I don't know anything about the relevant First Amendment jurisprudence, but on a moral level, I'm not sure what to make of this objection. For one thing, it seems like there will always be some secular goal that could reasonably be advanced by a voucher program. Assume that in a given town, which is overwhelmingly Catholic, there is only one public school and one Catholic school. A voucher program would thus be identical in practice to a direct subsidy of Catholic education. Even then, however, the Catholic school might be very good, with vouchers serving the secular goal of improving education for children; or the inter-school competition might be said to spur improvements in the public school, serving a similar goal; or families may just like the Catholic school better, serving a value-neutral goal of preference satisfaction. Why should it matter if the government intentionally uses the citizens as "middlemen," so long as those citizens remain free to shift their loyalties elsewhere? When governments offer food stamps, are they making their citizens "middlemen" for a subsidy to the food industry? If the parents place great value on a religious education for their children, and if their enhanced options would promote the general welfare, why should we be concerned at their use of facially neutral state aid for a religious purpose?

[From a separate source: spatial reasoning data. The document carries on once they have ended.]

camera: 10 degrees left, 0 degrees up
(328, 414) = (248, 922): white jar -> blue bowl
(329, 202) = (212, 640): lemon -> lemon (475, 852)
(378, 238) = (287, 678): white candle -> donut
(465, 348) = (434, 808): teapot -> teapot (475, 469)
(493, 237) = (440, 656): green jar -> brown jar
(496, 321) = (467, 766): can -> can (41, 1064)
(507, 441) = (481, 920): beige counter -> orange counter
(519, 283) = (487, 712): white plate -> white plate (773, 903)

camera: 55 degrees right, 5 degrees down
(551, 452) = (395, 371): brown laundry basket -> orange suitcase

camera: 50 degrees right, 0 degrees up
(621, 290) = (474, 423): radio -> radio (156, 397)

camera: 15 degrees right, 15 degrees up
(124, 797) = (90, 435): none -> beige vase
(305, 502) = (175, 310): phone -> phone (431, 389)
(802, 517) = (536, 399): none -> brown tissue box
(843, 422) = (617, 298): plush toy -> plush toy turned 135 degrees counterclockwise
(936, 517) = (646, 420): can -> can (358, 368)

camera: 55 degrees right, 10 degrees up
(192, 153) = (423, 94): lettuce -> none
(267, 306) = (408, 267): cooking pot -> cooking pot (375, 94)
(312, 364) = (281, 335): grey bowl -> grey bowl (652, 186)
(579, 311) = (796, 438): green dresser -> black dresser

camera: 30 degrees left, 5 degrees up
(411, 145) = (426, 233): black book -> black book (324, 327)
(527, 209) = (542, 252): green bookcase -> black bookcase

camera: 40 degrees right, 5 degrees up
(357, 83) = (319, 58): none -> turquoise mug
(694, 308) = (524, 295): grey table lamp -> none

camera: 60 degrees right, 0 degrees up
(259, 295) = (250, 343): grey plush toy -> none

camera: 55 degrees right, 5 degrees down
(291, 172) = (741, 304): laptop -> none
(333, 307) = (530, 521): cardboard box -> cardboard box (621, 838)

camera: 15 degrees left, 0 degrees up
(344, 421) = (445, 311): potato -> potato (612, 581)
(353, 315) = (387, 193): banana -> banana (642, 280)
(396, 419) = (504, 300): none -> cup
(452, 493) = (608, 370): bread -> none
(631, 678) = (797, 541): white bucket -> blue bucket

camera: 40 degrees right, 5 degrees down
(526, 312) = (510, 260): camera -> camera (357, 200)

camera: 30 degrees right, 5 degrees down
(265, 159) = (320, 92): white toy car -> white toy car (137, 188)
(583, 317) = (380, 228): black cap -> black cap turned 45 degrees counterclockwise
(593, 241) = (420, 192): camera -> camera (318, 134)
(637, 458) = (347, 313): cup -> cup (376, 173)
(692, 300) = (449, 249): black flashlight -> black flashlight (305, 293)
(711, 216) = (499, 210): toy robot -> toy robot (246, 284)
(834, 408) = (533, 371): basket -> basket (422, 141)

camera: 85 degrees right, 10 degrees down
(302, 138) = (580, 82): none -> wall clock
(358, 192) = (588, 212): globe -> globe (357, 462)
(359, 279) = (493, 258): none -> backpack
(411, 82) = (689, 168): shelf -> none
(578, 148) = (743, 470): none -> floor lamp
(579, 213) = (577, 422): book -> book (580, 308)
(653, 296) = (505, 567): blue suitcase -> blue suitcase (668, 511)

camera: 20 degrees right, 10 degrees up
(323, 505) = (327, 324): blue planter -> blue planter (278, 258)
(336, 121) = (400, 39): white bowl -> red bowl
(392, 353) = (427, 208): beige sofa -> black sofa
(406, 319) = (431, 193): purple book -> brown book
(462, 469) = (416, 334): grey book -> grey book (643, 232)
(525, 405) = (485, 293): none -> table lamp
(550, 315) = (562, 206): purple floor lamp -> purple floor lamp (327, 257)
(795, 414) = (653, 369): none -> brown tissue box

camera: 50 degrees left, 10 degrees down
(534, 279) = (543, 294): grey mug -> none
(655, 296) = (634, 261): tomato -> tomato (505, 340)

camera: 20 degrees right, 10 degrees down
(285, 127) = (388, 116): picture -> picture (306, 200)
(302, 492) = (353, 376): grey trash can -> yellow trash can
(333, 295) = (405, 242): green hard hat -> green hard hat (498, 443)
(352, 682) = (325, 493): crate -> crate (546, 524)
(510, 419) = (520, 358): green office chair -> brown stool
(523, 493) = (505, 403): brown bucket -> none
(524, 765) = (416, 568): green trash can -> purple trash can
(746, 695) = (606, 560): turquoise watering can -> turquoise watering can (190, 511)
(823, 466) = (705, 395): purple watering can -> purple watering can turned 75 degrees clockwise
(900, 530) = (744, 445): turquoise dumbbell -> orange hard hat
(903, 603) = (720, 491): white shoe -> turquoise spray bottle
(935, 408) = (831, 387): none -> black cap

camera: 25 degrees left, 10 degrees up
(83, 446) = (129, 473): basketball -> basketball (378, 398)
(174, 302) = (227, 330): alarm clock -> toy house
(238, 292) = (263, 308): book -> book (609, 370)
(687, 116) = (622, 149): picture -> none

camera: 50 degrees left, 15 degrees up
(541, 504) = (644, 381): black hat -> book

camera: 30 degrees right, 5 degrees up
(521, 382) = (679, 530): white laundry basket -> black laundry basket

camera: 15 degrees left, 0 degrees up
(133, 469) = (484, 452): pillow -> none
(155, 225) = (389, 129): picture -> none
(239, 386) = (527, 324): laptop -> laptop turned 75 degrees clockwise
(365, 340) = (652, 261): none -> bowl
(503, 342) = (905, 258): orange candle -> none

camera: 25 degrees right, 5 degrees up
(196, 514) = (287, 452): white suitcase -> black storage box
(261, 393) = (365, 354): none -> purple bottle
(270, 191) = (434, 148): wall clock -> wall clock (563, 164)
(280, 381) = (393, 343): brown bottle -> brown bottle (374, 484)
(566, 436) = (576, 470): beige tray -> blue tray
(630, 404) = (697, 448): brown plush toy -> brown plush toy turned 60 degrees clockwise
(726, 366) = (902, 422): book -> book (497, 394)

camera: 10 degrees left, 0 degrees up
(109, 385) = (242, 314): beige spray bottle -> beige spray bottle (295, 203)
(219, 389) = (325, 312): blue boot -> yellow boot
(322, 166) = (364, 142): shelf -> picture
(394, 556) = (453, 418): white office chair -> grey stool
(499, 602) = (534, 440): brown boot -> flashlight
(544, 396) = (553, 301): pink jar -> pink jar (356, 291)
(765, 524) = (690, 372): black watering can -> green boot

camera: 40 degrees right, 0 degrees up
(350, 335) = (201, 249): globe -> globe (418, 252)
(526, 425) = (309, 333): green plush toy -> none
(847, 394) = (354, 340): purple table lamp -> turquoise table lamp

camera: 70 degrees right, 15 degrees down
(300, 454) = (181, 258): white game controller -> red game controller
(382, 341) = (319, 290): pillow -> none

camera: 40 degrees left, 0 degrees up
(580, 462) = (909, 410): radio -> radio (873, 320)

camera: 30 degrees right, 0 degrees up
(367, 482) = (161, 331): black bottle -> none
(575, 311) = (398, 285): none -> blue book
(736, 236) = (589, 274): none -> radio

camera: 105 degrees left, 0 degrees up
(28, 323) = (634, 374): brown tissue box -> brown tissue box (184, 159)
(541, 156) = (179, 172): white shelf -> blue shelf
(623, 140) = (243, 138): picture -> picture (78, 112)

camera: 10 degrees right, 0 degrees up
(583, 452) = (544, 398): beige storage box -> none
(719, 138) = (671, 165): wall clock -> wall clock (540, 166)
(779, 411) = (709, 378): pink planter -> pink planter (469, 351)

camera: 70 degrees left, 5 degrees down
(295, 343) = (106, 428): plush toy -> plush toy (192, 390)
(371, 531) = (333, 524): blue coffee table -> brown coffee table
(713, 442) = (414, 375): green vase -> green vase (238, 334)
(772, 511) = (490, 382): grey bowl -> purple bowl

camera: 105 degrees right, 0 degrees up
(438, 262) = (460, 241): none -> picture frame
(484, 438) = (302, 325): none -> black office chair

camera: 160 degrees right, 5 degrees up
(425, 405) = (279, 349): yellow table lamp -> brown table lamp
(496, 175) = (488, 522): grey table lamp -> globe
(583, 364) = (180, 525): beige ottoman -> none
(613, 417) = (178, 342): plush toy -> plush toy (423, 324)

Of course, it could be claimed that the facial neutrality is irrelevant -- in this two-school thought experiment, it can only be used for religious ends. If the students don't go to religious schools, they lose the money. But then it's worth remembering that in the real world, where there are a wide variety of private schools in even mid-size towns (and where new ones can always be built, should the need arise), the choices will rarely be this stark. In fact, even in our two-school model, there's no reason why those families that prefer secular private education couldn't band together to fund a school of their own. If the demand for such a school is insufficient, that's hardly the fault of the government, which has already done a great deal to help such plans along. (Perhaps the First Amendment concerns rely on a picture of "taking" money from the public schools and "giving" it to the religious ones. The government, however, need not produce education at all in order to provide it. Why not view a voucher policy as a general subsidy for all types of education, with government entities--i.e., the public schools--competing alongside all others who manage to stay in business? Replacing a public-only system with a general-subsidy system could always be justified on secular grounds of utility maximization.) The same analysis would apply if the town possessed no charitable institutions other than the Church; a local tax deduction for charitable contributions would not be rendered illegitimate simply because of insufficient secular demand.

Steve also points out an email by Marv Lederman, who worries that Bush's drug counseling voucher plan may "assert[] the bona fides of religious means of addressing social problems, and . . . structur[e] an aid program precisely in order to facilitate the use of such religious means." Bush, according to Lederman, claims that faith-intensive programs work well, and should be supported for that very reason. I haven't had a chance to read through the cases he cites, but my initial reaction is that such a plan is designed specifically to achieve a secular goal -- namely a reduction in drug use. Bush's argument that religious institutions are more effective for this purpose, if true, would only make it more sensible for the government to allow religiously-inclined drug addicts to seek treatment there. Why should the "instrumental value of religion," if it exists, be off-limits to the recipients of government aid?